Van Cottehm said he saw the need for such a booklet after he began working as a translator for Nashville's courts 12 years ago.

"I could see in their eyes that they (immigrants) were more afraid of what was going on than paying attention to what they had to learn in that moment," he told the Tennessee Register, newspaper of the Nashville Diocese, "because they are very afraid in the court that they could be deported or sent to jail."

In Clarksville, Tenn., Catholics are working with other religious groups through the Hispanic Organization for Progress and Education, or HOPE, to help people affected by the arrest and detention of more than 60 immigrants after enforcement sweeps in May.

Muriel Attkisson, a parishioner at St. Catherine Church in Columbia, Tenn., said even if immigrants broke a law to live in the United States, she believes it's a human rights violation to break up their families by searches of homes and arrests.

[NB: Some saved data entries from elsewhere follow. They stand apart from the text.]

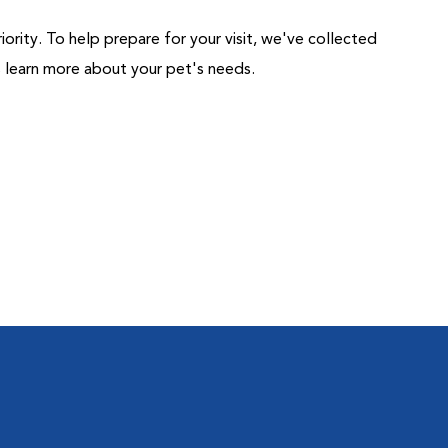
riority. To help prepare for your visit, we've collected
us learn more about your pet's needs.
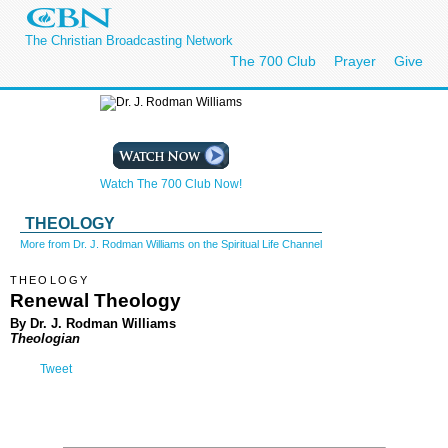
The Christian Broadcasting Network
The 700 Club
Prayer
Give
Watch The 700 Club Now!
THEOLOGY
More from Dr. J. Rodman Williams on the Spiritual Life Channel
THEOLOGY
Renewal Theology
By Dr. J. Rodman Williams
Theologian
Tweet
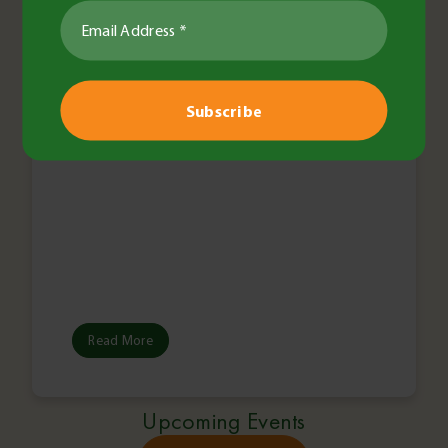
Coordinator
Read More
Upcoming Events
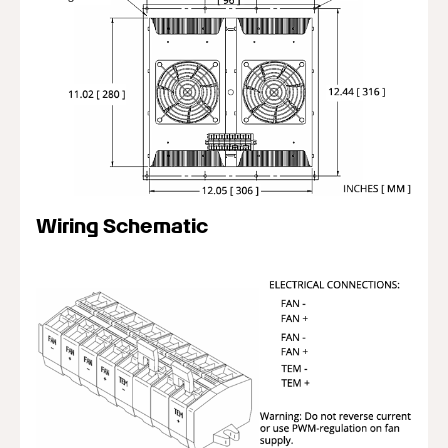
Wiring Schematic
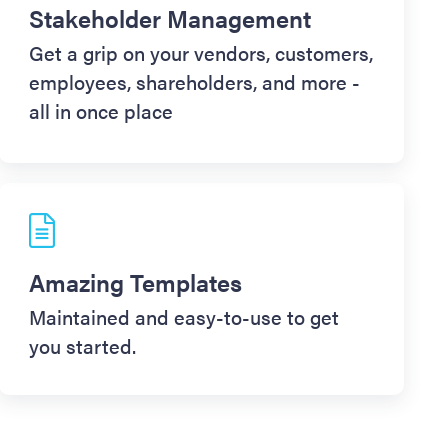
Stakeholder Management
Get a grip on your vendors, customers,
employees, shareholders, and more -
all in once place
Amazing Templates
Maintained and easy-to-use to get
you started.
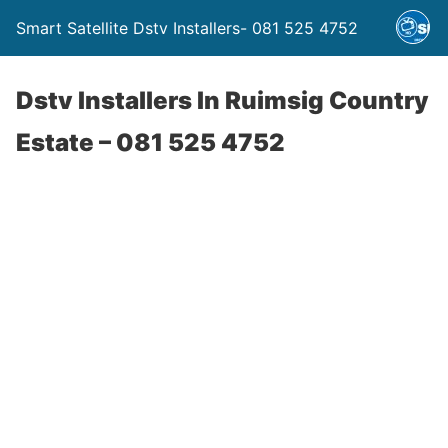
Smart Satellite Dstv Installers- 081 525 4752
Dstv Installers In Ruimsig Country
Estate – 081 525 4752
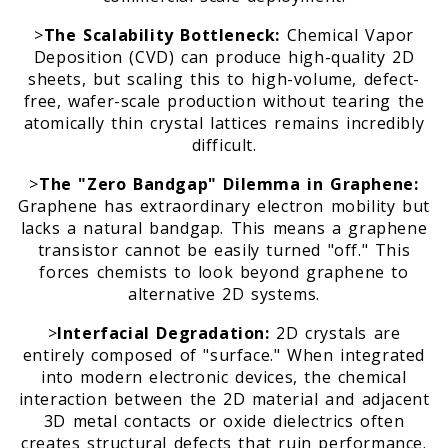
>
The Scalability Bottleneck:
Chemical Vapor
Deposition (CVD) can produce high-quality 2D
m
sheets, but scaling this to high-volume, defect-
free, wafer-scale production without tearing the
atomically thin crystal lattices remains incredibly
difficult.
>
The "Zero Bandgap" Dilemma in Graphene:
Graphene has extraordinary electron mobility but
lacks a natural bandgap. This means a graphene
transistor cannot be easily turned "off." This
forces chemists to look beyond graphene to
alternative 2D systems.
>
Interfacial Degradation:
2D crystals are
entirely composed of "surface." When integrated
into modern electronic devices, the chemical
interaction between the 2D material and adjacent
3D metal contacts or oxide dielectrics often
creates structural defects that ruin performance.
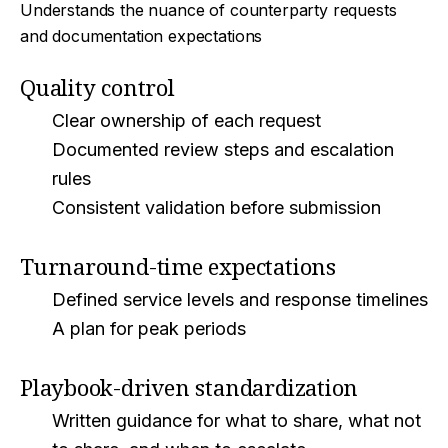
Understands the nuance of counterparty requests
and documentation expectations
Quality control
Clear ownership of each request
Documented review steps and escalation
rules
Consistent validation before submission
Turnaround-time expectations
Defined service levels and response timelines
A plan for peak periods
Playbook-driven standardization
Written guidance for what to share, what not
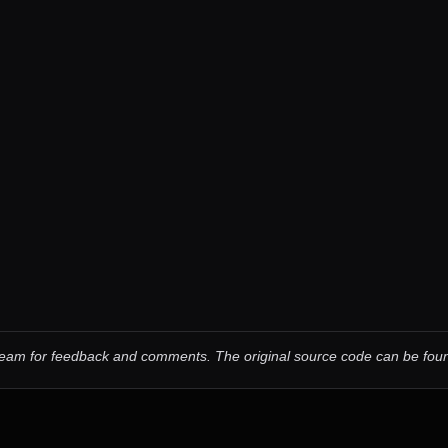
 team for feedback and comments.
The original source code can be fo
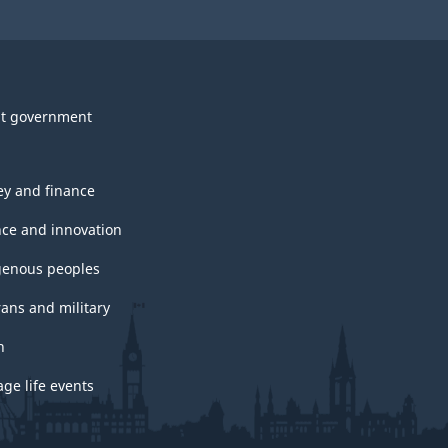
t government
y and finance
nce and innovation
genous peoples
rans and military
h
ge life events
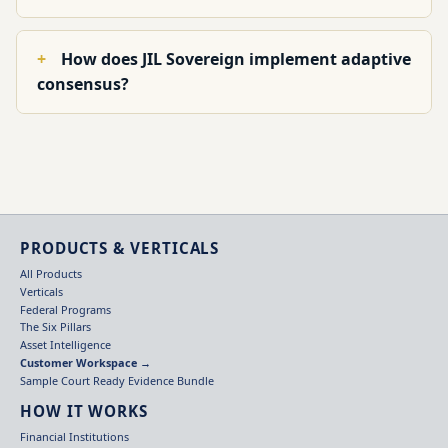
How does JIL Sovereign implement adaptive
consensus?
PRODUCTS & VERTICALS
All Products
Verticals
Federal Programs
The Six Pillars
Asset Intelligence
Customer Workspace →
Sample Court Ready Evidence Bundle
HOW IT WORKS
Financial Institutions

Some immigrants arrested in the May sweep have sued the Maury County Sheriff's Department, charging their homes were illegally searched and that they were targeted based on ethnicity.

Attkisson has helped organize a food and clothing drive for affected immigrants' families.

Miguel Gonzalez, who works in Hispanic ministry at St. William Church in Shelbyville, Tenn., said the local backlash against immigrants "has never been as bad as right now." A U.S. citizen who has lived in the community for 36 years, Gonzalez said attendance at the Sunday Spanish-language Mass at St. William has dropped off.

Many come to church in groups of four or five people in the same car and they fear that makes them a target for arrest, he explained.

Similar fears have prompted the staff of Catholic Charities in the Diocese of Rochester, N.Y., to consider organizing escort services for the immigrants who work in the region's farms and dairies.

Mercy Sister Janet Korn, social justice awareness coordinator for Catholic Charities, said some area farmers now escort their workers when they go into town for shopping or other business. The workers – and their employers – fear that they'll be targeted for questioning and potential arrest by virtue of their appearance.

She said most immigrants in the region are Mexican or Central American, and some are from Haiti; they came to work in the apple orchards, vineyards and produce fields of the Finger Lakes area.

"People are picked up off the street," she said. The farmers escort them in hopes authorities would be less likely to approach someone who looks like an immigrant if he's accompanied by someone from the area, she explained.

The Catholic Charities staff has discussed formalizing a program to offer such escorts, modeled after services provided to natives of El Salvador who returned to the still-volatile country to reclaim their homes and property when the civil war ended in the early 1990s.

Sister Korn said there are fears that escorts might be charged with crimes for transporting illegal immigrants, so discussions are proceeding cautiously.